[Stored data]
######

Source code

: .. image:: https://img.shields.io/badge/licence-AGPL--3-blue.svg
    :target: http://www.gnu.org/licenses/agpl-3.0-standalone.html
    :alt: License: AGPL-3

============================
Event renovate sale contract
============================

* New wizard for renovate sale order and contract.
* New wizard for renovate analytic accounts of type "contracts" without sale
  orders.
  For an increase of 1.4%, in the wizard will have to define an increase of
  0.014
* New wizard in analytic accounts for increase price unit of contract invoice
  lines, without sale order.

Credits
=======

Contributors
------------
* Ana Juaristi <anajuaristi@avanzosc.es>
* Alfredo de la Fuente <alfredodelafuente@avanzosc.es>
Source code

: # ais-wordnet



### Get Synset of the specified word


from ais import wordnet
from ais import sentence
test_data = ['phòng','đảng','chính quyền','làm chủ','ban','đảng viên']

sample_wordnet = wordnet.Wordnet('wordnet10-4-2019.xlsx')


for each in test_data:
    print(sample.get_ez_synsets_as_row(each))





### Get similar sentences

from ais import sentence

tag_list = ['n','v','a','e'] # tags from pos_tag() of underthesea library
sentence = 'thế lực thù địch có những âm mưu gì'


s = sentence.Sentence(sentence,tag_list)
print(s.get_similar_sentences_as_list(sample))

######

ACTIVITY
Copy out the records once more. Match them exactly.

RESPONSE FOR THIS EXERCISE
Source code

: .. image:: https://img.shields.io/badge/licence-AGPL--3-blue.svg
    :target: http://www.gnu.org/licenses/agpl-3.0-standalone.html
    :alt: License: AGPL-3

============================
Event renovate sale contract
============================

* New wizard for renovate sale order and contract.
* New wizard for renovate analytic accounts of type "contracts" without sale
  orders.
  For an increase of 1.4%, in the wizard will have to define an increase of
  0.014
* New wizard in analytic accounts for increase price unit of contract invoice
  lines, without sale order.

Credits
=======

Contributors
------------
* Ana Juaristi <anajuaristi@avanzosc.es>
* Alfredo de la Fuente <alfredodelafuente@avanzosc.es>
Source code

: # ais-wordnet



### Get Synset of the specified word


from ais import wordnet
from ais import sentence
test_data = ['phòng','đảng','chính quyền','làm chủ','ban','đảng viên']

sample_wordnet = wordnet.Wordnet('wordnet10-4-2019.xlsx')


for each in test_data:
    print(sample.get_ez_synsets_as_row(each))





### Get similar sentences

from ais import sentence

tag_list = ['n','v','a','e'] # tags from pos_tag() of underthesea library
sentence = 'thế lực thù địch có những âm mưu gì'


s = sentence.Sentence(sentence,tag_list)
print(s.get_similar_sentences_as_list(sample))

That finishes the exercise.